— BEGIN EXCERPT TO READ —

Key Elements of Your Data Strategy

In our previous blog post on Data-driven Business Value we made the point that, to build on top of the Artificial Intelligence (AI) and machine learning paradigm, you need to be in control of your own data. Becoming truly data-driven will unlock new business as well as technical opportunities. We also stressed that your data strategy needs to be aligned with your business goals and the importance of knowing your current state before starting your transformation.  

This post dives into three key elements of a data strategy:

  • Data Operating Model: Which organizational setup should you go for and who will be responsible for what? We’ll explain the three main operating models and discuss how to achieve scalability, quality and speed of innovation when working with data across an organization.

  • Security and Compliance: An increase in cyber security threats have put a much stronger focus on keeping systems and information secure. On top of this, depending on which industry and part of the world your business operates in, there are likely multiple regulations you need to comply with and even more on the horizon. Implemented wisely, your data strategy can help you stay both secure and compliant.

  • Technology Stack and Architecture: Before deciding on a tech stack and architecture you need to have a good understanding of both your current technology landscape and what capabilities a modern data platform should include. We’ll dig into how to choose a tech stack and set the architecture for a data platform that will help you achieve your business goals. 

Data Operating Model   

Possibly the most central part of your data strategy is what organizational setup you will go for and who will be responsible for what. This is often referred to as your data operating model. Basically, you need to decide: 

  • Who will be in charge of making sure that data is accurate and of high quality? 

  • Who will be responsible for the technical platform and infrastructure used to store and manage the data?

— END EXCERPT TO READ —
— BEGIN INFORMATION SUPPLIED —

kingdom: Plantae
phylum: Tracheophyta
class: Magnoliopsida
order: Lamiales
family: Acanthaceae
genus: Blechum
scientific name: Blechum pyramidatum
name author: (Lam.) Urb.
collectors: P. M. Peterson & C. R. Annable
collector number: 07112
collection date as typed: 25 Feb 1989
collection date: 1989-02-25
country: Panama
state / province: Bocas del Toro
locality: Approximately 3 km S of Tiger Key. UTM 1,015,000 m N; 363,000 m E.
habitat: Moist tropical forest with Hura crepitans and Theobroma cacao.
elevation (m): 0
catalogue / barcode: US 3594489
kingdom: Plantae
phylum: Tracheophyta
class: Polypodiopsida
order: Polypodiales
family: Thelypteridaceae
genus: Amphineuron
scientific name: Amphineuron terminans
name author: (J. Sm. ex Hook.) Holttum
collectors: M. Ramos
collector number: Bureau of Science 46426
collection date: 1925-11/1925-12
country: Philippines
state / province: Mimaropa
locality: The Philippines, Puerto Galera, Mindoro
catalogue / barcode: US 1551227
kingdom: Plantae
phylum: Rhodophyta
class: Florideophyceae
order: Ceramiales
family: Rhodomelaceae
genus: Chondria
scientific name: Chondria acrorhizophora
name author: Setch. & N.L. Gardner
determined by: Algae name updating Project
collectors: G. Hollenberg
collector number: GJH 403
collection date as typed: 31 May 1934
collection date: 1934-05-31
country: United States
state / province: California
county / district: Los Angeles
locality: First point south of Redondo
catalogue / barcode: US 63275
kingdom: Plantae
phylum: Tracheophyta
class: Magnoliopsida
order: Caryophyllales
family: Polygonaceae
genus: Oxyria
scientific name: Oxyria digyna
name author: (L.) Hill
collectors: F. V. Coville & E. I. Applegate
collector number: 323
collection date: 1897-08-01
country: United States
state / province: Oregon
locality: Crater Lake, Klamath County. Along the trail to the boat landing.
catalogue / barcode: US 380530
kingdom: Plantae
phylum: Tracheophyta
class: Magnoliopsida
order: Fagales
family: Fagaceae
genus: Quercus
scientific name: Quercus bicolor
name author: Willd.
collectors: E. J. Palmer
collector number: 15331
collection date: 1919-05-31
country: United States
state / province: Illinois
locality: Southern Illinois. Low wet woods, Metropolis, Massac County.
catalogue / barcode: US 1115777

— END INFORMATION SUPPLIED —

• _GIVEN REQUEST 1_: Reproduce the stretch of the data strategy post from "Key Elements of Your" through "starting your transformation.", substituting "deep learning" for "machine learning".
• _GIVEN REQUEST 2_:
Answer from the data strategy post:
(a) How many main operating models does the post say it will explain?
(b) What has put a much stronger focus on keeping systems and information secure?
(c) What two things must you understand well before deciding on a tech stack and architecture?

• _FULL OUTPUT 1_:
Key Elements of Your Data Strategy

In our previous blog post on Data-driven Business Value we made the point that, to build on top of the Artificial Intelligence (AI) and deep learning paradigm, you need to be in control of your own data. Becoming truly data-driven will unlock new business as well as technical opportunities. We also stressed that your data strategy needs to be aligned with your business goals and the importance of knowing your current state before starting your transformation.

• _FULL OUTPUT 2_:
(a) Three.
(b) An increase in cyber security threats.
(c) Your current technology landscape and what capabilities a modern data platform should include.